Stored data entries:
#####

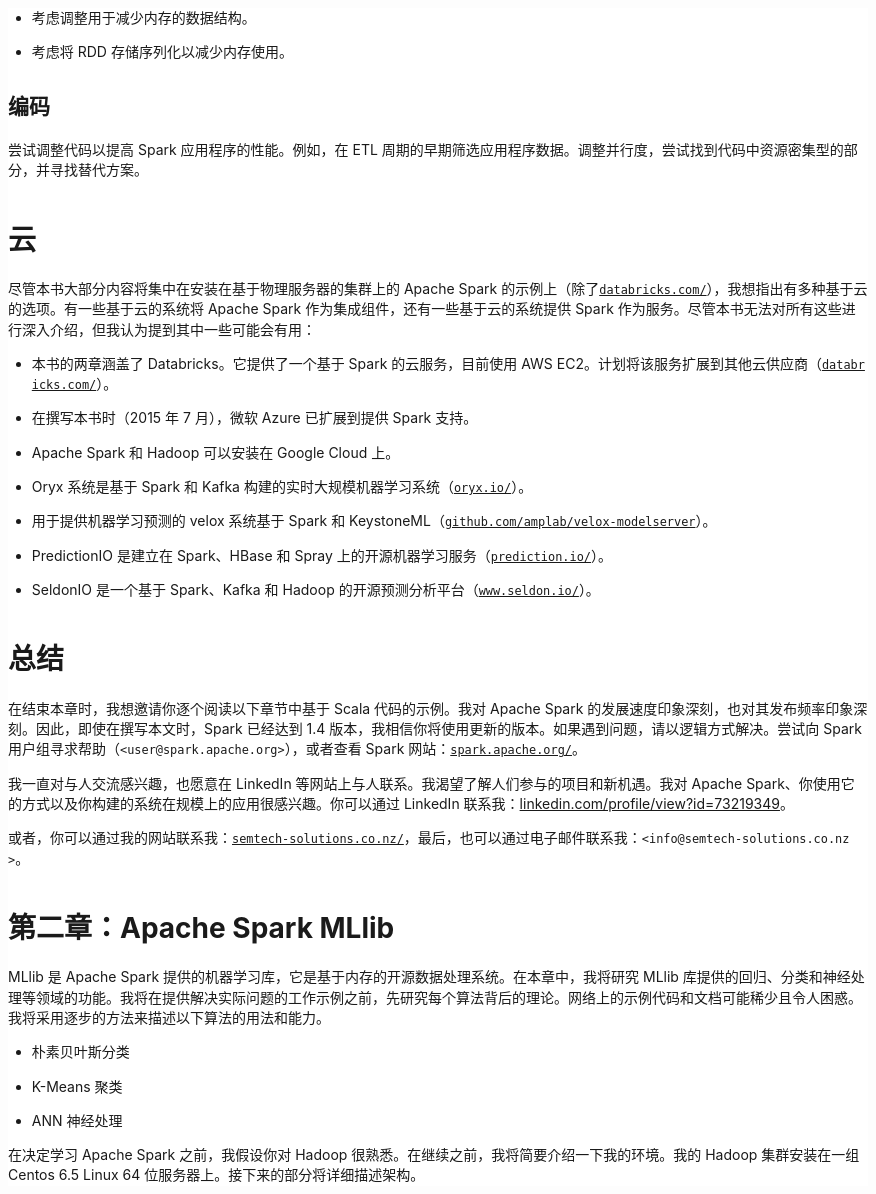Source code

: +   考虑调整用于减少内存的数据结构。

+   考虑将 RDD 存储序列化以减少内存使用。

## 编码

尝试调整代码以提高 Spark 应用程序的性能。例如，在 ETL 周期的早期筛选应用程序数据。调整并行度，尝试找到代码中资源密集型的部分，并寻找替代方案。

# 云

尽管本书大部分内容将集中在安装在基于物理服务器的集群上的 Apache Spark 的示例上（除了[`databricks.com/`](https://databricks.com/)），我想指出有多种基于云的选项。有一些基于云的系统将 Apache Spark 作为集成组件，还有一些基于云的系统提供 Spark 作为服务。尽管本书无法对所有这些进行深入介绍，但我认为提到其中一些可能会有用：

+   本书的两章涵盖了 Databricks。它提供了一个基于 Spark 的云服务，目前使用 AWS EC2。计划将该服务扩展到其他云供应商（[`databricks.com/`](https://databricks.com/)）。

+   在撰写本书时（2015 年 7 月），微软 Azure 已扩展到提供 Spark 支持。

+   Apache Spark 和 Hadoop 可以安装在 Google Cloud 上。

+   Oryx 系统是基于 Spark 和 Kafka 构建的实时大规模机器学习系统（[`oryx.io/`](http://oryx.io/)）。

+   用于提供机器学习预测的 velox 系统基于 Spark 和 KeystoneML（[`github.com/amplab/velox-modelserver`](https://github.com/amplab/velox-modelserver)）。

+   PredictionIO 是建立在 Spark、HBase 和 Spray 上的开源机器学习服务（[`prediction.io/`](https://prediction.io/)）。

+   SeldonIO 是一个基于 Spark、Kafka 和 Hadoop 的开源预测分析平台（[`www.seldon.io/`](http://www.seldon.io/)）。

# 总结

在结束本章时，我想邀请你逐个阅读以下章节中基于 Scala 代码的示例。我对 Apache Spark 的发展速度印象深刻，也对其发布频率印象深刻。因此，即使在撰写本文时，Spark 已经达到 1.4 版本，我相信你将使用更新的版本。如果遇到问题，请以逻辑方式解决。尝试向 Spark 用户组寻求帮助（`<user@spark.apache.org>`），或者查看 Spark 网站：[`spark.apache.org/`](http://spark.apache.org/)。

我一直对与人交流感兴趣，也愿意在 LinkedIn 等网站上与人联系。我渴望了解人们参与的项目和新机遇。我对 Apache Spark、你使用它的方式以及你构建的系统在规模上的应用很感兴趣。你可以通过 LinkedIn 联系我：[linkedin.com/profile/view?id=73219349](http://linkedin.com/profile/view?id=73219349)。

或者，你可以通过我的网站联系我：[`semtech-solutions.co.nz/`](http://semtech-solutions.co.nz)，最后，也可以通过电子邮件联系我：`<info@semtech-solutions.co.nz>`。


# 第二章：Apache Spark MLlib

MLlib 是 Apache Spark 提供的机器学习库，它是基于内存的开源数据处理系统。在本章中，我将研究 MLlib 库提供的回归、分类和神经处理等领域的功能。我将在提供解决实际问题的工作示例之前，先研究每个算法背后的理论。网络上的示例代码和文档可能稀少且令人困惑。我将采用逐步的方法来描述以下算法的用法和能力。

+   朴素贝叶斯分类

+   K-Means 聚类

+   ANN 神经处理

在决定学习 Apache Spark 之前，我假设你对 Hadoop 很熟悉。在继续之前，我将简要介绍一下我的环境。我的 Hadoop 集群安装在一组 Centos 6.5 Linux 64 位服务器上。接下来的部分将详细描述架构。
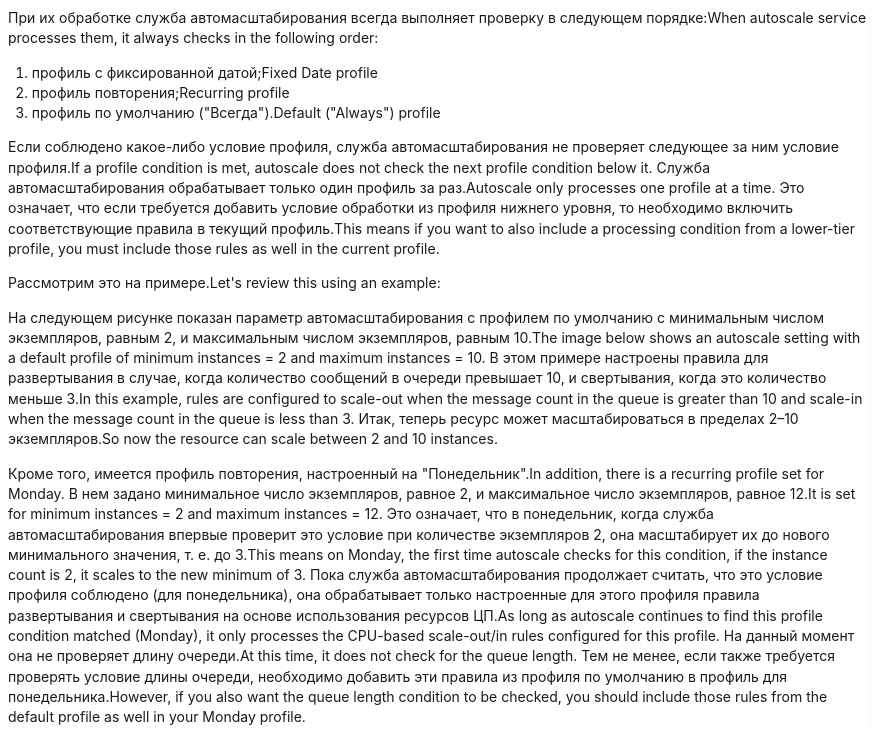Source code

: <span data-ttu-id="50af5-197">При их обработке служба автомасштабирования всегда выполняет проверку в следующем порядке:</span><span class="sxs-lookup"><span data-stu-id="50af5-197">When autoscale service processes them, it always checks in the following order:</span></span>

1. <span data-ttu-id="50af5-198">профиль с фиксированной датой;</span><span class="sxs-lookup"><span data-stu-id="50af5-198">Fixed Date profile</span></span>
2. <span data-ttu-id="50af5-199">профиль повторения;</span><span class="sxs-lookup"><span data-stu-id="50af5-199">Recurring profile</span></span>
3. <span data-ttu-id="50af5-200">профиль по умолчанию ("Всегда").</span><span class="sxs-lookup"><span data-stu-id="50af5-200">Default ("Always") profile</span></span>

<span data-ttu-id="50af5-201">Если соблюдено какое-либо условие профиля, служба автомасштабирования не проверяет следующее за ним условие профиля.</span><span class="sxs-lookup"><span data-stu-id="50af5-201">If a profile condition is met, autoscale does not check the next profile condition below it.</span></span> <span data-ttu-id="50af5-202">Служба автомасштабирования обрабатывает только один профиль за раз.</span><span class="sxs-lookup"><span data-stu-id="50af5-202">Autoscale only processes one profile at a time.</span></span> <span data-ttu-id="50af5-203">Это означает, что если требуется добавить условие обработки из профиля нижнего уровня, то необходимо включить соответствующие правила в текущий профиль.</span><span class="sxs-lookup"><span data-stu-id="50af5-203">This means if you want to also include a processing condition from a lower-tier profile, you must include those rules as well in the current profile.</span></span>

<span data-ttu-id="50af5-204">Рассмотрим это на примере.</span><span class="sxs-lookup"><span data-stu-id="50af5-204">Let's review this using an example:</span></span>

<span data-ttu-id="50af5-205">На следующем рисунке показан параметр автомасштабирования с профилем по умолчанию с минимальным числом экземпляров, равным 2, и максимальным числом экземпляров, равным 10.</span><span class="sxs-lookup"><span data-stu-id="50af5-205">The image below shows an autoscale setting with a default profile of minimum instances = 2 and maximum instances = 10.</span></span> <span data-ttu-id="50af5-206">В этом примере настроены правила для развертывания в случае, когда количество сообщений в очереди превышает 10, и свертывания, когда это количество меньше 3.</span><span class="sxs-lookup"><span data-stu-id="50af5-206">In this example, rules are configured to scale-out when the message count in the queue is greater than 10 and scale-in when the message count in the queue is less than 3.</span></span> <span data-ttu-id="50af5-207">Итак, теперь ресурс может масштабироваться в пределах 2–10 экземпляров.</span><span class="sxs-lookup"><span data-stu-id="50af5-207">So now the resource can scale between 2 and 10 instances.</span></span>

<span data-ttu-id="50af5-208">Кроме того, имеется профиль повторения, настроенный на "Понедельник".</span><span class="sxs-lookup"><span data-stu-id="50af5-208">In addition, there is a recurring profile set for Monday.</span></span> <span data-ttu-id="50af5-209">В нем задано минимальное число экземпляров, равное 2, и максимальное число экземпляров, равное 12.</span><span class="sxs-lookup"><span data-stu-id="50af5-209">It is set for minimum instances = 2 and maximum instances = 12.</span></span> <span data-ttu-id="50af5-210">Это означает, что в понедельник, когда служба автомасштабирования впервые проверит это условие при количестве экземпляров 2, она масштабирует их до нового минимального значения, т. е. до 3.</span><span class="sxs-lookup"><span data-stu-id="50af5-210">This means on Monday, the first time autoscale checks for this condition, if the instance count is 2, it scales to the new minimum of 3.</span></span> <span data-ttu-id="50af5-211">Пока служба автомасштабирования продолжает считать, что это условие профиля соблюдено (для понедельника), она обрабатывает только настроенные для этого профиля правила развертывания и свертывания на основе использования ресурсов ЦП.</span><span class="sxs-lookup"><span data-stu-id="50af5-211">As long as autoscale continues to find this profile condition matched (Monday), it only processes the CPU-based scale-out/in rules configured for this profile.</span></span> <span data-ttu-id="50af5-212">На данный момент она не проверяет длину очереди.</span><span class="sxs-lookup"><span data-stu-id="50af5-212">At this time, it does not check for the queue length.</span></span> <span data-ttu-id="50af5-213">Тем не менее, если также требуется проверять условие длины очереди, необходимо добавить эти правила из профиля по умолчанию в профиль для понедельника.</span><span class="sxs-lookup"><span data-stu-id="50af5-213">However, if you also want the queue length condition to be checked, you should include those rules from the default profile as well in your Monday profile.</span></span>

#####

» Work to complete:
Copy out every line of the listing above character for character, and omit the pictures.

» Answer:
Source code

: +   考虑调整用于减少内存的数据结构。

+   考虑将 RDD 存储序列化以减少内存使用。

## 编码

尝试调整代码以提高 Spark 应用程序的性能。例如，在 ETL 周期的早期筛选应用程序数据。调整并行度，尝试找到代码中资源密集型的部分，并寻找替代方案。

# 云

尽管本书大部分内容将集中在安装在基于物理服务器的集群上的 Apache Spark 的示例上（除了[`databricks.com/`](https://databricks.com/)），我想指出有多种基于云的选项。有一些基于云的系统将 Apache Spark 作为集成组件，还有一些基于云的系统提供 Spark 作为服务。尽管本书无法对所有这些进行深入介绍，但我认为提到其中一些可能会有用：

+   本书的两章涵盖了 Databricks。它提供了一个基于 Spark 的云服务，目前使用 AWS EC2。计划将该服务扩展到其他云供应商（[`databricks.com/`](https://databricks.com/)）。

+   在撰写本书时（2015 年 7 月），微软 Azure 已扩展到提供 Spark 支持。

+   Apache Spark 和 Hadoop 可以安装在 Google Cloud 上。

+   Oryx 系统是基于 Spark 和 Kafka 构建的实时大规模机器学习系统（[`oryx.io/`](http://oryx.io/)）。

+   用于提供机器学习预测的 velox 系统基于 Spark 和 KeystoneML（[`github.com/amplab/velox-modelserver`](https://github.com/amplab/velox-modelserver)）。

+   PredictionIO 是建立在 Spark、HBase 和 Spray 上的开源机器学习服务（[`prediction.io/`](https://prediction.io/)）。

+   SeldonIO 是一个基于 Spark、Kafka 和 Hadoop 的开源预测分析平台（[`www.seldon.io/`](http://www.seldon.io/)）。

# 总结

在结束本章时，我想邀请你逐个阅读以下章节中基于 Scala 代码的示例。我对 Apache Spark 的发展速度印象深刻，也对其发布频率印象深刻。因此，即使在撰写本文时，Spark 已经达到 1.4 版本，我相信你将使用更新的版本。如果遇到问题，请以逻辑方式解决。尝试向 Spark 用户组寻求帮助（`<user@spark.apache.org>`），或者查看 Spark 网站：[`spark.apache.org/`](http://spark.apache.org/)。

我一直对与人交流感兴趣，也愿意在 LinkedIn 等网站上与人联系。我渴望了解人们参与的项目和新机遇。我对 Apache Spark、你使用它的方式以及你构建的系统在规模上的应用很感兴趣。你可以通过 LinkedIn 联系我：[linkedin.com/profile/view?id=73219349](http://linkedin.com/profile/view?id=73219349)。

或者，你可以通过我的网站联系我：[`semtech-solutions.co.nz/`](http://semtech-solutions.co.nz)，最后，也可以通过电子邮件联系我：`<info@semtech-solutions.co.nz>`。


# 第二章：Apache Spark MLlib

MLlib 是 Apache Spark 提供的机器学习库，它是基于内存的开源数据处理系统。在本章中，我将研究 MLlib 库提供的回归、分类和神经处理等领域的功能。我将在提供解决实际问题的工作示例之前，先研究每个算法背后的理论。网络上的示例代码和文档可能稀少且令人困惑。我将采用逐步的方法来描述以下算法的用法和能力。

+   朴素贝叶斯分类

+   K-Means 聚类

+   ANN 神经处理

在决定学习 Apache Spark 之前，我假设你对 Hadoop 很熟悉。在继续之前，我将简要介绍一下我的环境。我的 Hadoop 集群安装在一组 Centos 6.5 Linux 64 位服务器上。接下来的部分将详细描述架构。
Source code

: <span data-ttu-id="50af5-197">При их обработке служба автомасштабирования всегда выполняет проверку в следующем порядке:</span><span class="sxs-lookup"><span data-stu-id="50af5-197">When autoscale service processes them, it always checks in the following order:</span></span>

1. <span data-ttu-id="50af5-198">профиль с фиксированной датой;</span><span class="sxs-lookup"><span data-stu-id="50af5-198">Fixed Date profile</span></span>
2. <span data-ttu-id="50af5-199">профиль повторения;</span><span class="sxs-lookup"><span data-stu-id="50af5-199">Recurring profile</span></span>
3. <span data-ttu-id="50af5-200">профиль по умолчанию ("Всегда").</span><span class="sxs-lookup"><span data-stu-id="50af5-200">Default ("Always") profile</span></span>

<span data-ttu-id="50af5-201">Если соблюдено какое-либо условие профиля, служба автомасштабирования не проверяет следующее за ним условие профиля.</span><span class="sxs-lookup"><span data-stu-id="50af5-201">If a profile condition is met, autoscale does not check the next profile condition below it.</span></span> <span data-ttu-id="50af5-202">Служба автомасштабирования обрабатывает только один профиль за раз.</span><span class="sxs-lookup"><span data-stu-id="50af5-202">Autoscale only processes one profile at a time.</span></span> <span data-ttu-id="50af5-203">Это означает, что если требуется добавить условие обработки из профиля нижнего уровня, то необходимо включить соответствующие правила в текущий профиль.</span><span class="sxs-lookup"><span data-stu-id="50af5-203">This means if you want to also include a processing condition from a lower-tier profile, you must include those rules as well in the current profile.</span></span>

<span data-ttu-id="50af5-204">Рассмотрим это на примере.</span><span class="sxs-lookup"><span data-stu-id="50af5-204">Let's review this using an example:</span></span>

<span data-ttu-id="50af5-205">На следующем рисунке показан параметр автомасштабирования с профилем по умолчанию с минимальным числом экземпляров, равным 2, и максимальным числом экземпляров, равным 10.</span><span class="sxs-lookup"><span data-stu-id="50af5-205">The image below shows an autoscale setting with a default profile of minimum instances = 2 and maximum instances = 10.</span></span> <span data-ttu-id="50af5-206">В этом примере настроены правила для развертывания в случае, когда количество сообщений в очереди превышает 10, и свертывания, когда это количество меньше 3.</span><span class="sxs-lookup"><span data-stu-id="50af5-206">In this example, rules are configured to scale-out when the message count in the queue is greater than 10 and scale-in when the message count in the queue is less than 3.</span></span> <span data-ttu-id="50af5-207">Итак, теперь ресурс может масштабироваться в пределах 2–10 экземпляров.</span><span class="sxs-lookup"><span data-stu-id="50af5-207">So now the resource can scale between 2 and 10 instances.</span></span>

<span data-ttu-id="50af5-208">Кроме того, имеется профиль повторения, настроенный на "Понедельник".</span><span class="sxs-lookup"><span data-stu-id="50af5-208">In addition, there is a recurring profile set for Monday.</span></span> <span data-ttu-id="50af5-209">В нем задано минимальное число экземпляров, равное 2, и максимальное число экземпляров, равное 12.</span><span class="sxs-lookup"><span data-stu-id="50af5-209">It is set for minimum instances = 2 and maximum instances = 12.</span></span> <span data-ttu-id="50af5-210">Это означает, что в понедельник, когда служба автомасштабирования впервые проверит это условие при количестве экземпляров 2, она масштабирует их до нового минимального значения, т. е. до 3.</span><span class="sxs-lookup"><span data-stu-id="50af5-210">This means on Monday, the first time autoscale checks for this condition, if the instance count is 2, it scales to the new minimum of 3.</span></span> <span data-ttu-id="50af5-211">Пока служба автомасштабирования продолжает считать, что это условие профиля соблюдено (для понедельника), она обрабатывает только настроенные для этого профиля правила развертывания и свертывания на основе использования ресурсов ЦП.</span><span class="sxs-lookup"><span data-stu-id="50af5-211">As long as autoscale continues to find this profile condition matched (Monday), it only processes the CPU-based scale-out/in rules configured for this profile.</span></span> <span data-ttu-id="50af5-212">На данный момент она не проверяет длину очереди.</span><span class="sxs-lookup"><span data-stu-id="50af5-212">At this time, it does not check for the queue length.</span></span> <span data-ttu-id="50af5-213">Тем не менее, если также требуется проверять условие длины очереди, необходимо добавить эти правила из профиля по умолчанию в профиль для понедельника.</span><span class="sxs-lookup"><span data-stu-id="50af5-213">However, if you also want the queue length condition to be checked, you should include those rules from the default profile as well in your Monday profile.</span></span>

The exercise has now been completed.